> _TASK DIRECTIONS_:
Given the entries that follow, write out exactly the lines starting at the one containing "Statement of Cash Flows" and ending at the one containing "Depreciation | | 172,807 |", both ends included, and only those.

> _SOURCE DATA_:
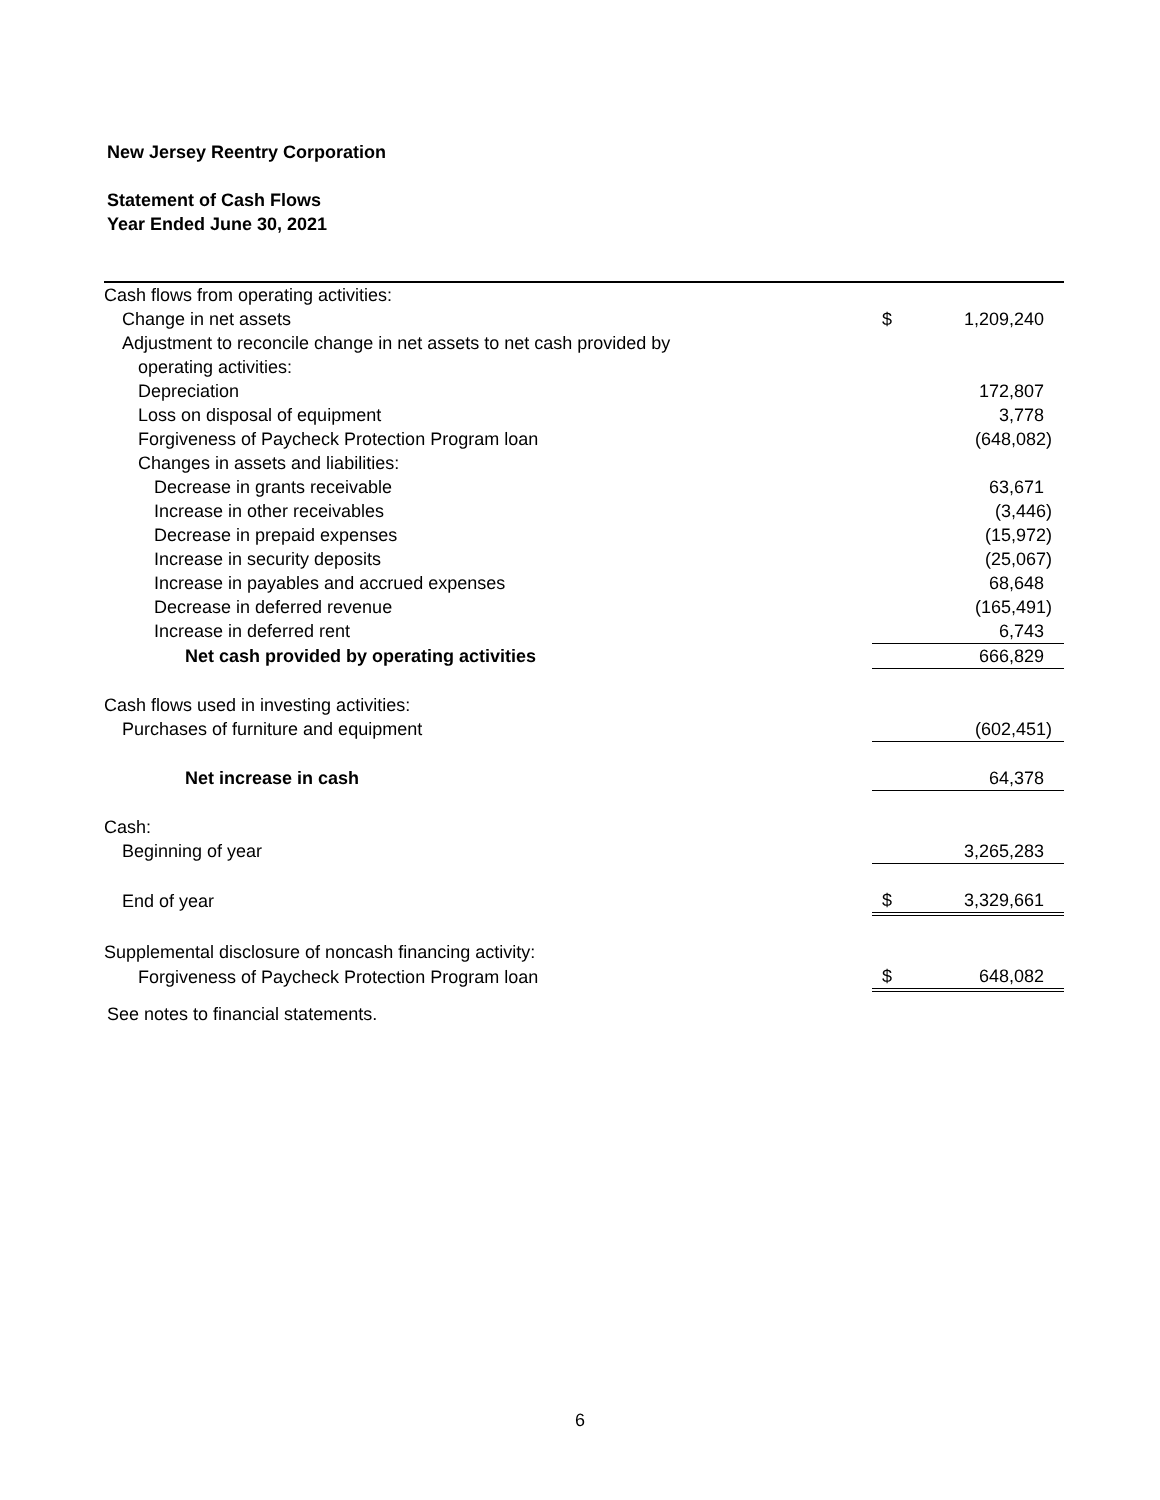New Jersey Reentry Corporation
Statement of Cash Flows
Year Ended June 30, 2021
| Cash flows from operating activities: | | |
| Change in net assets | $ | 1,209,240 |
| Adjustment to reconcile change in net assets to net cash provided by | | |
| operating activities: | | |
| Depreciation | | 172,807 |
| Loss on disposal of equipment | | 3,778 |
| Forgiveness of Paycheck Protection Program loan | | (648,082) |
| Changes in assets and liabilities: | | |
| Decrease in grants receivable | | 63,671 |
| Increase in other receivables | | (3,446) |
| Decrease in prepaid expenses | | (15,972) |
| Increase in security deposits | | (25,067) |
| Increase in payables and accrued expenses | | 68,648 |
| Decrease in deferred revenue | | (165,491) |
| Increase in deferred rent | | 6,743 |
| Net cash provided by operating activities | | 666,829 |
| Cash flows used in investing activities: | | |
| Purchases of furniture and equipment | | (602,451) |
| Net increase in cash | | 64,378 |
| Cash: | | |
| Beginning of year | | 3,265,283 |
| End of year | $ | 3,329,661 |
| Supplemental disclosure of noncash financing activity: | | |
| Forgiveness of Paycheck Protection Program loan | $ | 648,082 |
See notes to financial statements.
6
* * *
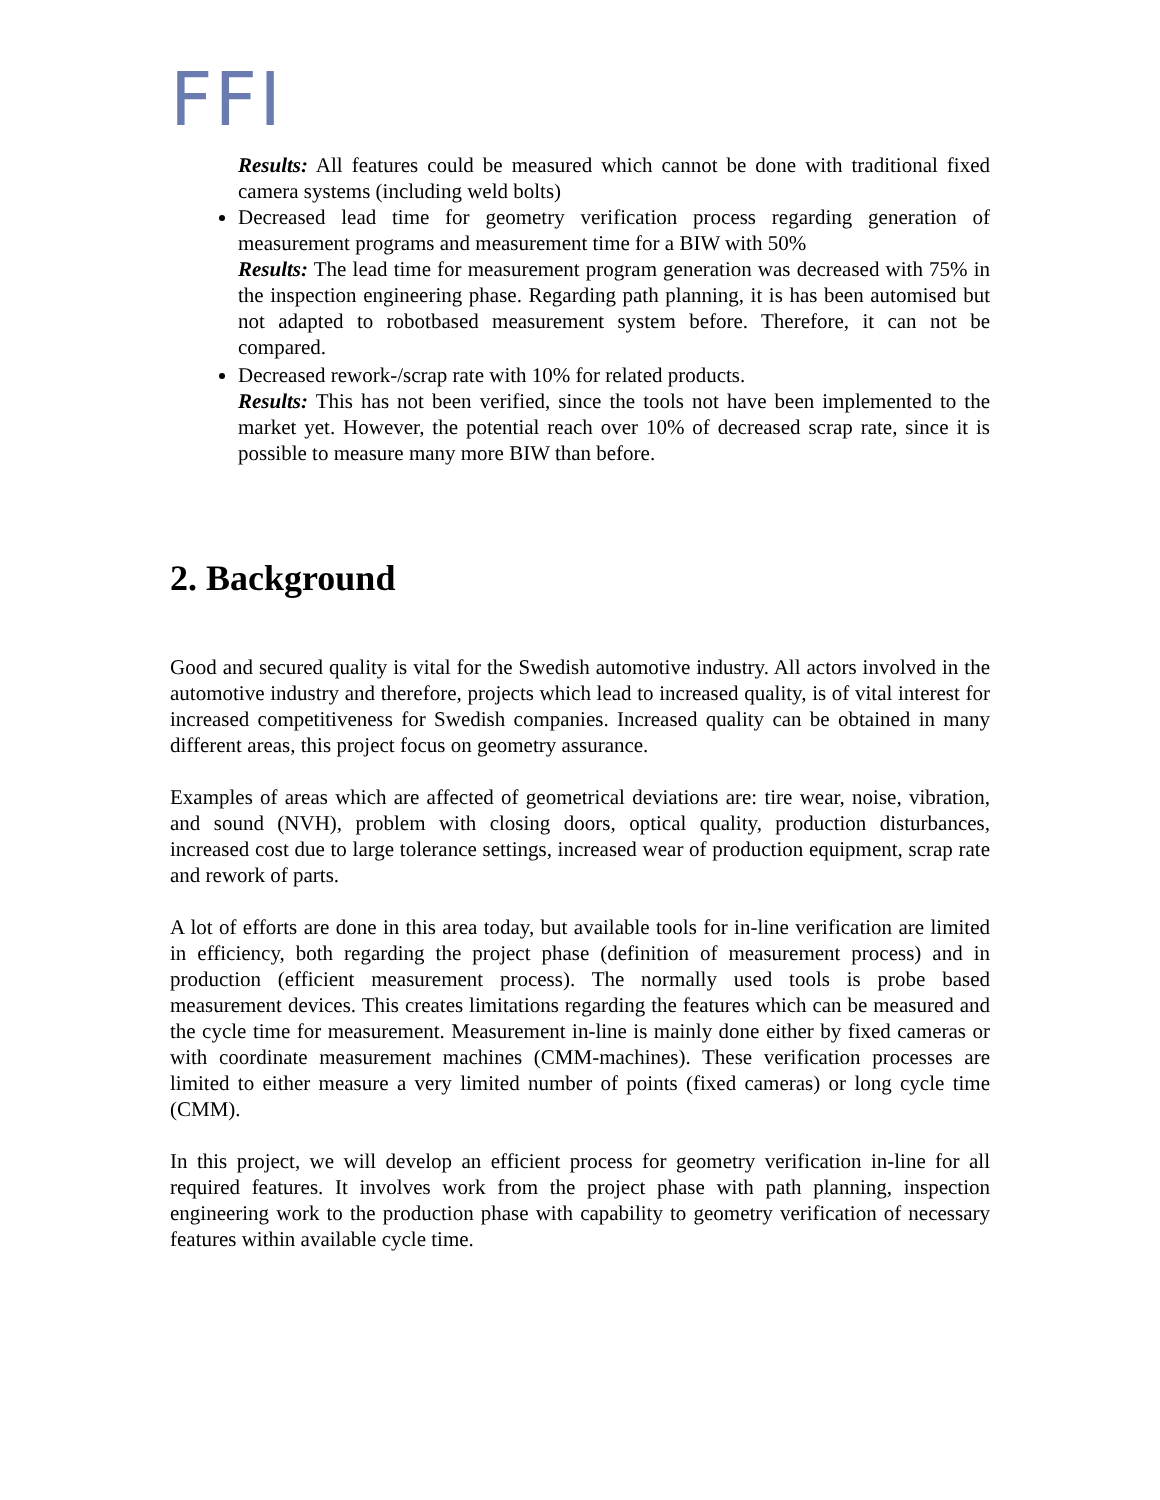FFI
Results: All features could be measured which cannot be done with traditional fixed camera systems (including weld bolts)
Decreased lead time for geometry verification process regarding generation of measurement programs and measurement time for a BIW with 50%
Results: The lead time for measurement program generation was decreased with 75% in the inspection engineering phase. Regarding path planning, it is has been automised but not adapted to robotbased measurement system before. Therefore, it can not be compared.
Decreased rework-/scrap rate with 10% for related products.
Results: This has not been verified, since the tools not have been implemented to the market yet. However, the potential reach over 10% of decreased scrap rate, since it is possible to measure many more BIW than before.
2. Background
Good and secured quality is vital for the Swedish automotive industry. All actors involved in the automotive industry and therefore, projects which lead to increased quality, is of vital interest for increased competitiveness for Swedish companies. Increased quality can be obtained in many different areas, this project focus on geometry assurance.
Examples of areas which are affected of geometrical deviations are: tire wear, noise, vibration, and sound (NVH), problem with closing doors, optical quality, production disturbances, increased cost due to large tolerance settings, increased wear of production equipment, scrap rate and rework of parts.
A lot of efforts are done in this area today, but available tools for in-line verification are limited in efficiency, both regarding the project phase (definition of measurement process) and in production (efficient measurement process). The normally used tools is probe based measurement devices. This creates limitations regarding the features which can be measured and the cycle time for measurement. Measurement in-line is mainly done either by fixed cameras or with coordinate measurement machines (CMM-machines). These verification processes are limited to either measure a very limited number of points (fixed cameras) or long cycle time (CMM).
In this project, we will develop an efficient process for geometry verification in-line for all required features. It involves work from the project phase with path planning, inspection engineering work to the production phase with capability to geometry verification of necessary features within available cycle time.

> _EXERCISE RESPONSE_:
Statement of Cash Flows
Year Ended June 30, 2021
| Cash flows from operating activities: | | |
| Change in net assets | $ | 1,209,240 |
| Adjustment to reconcile change in net assets to net cash provided by | | |
| operating activities: | | |
| Depreciation | | 172,807 |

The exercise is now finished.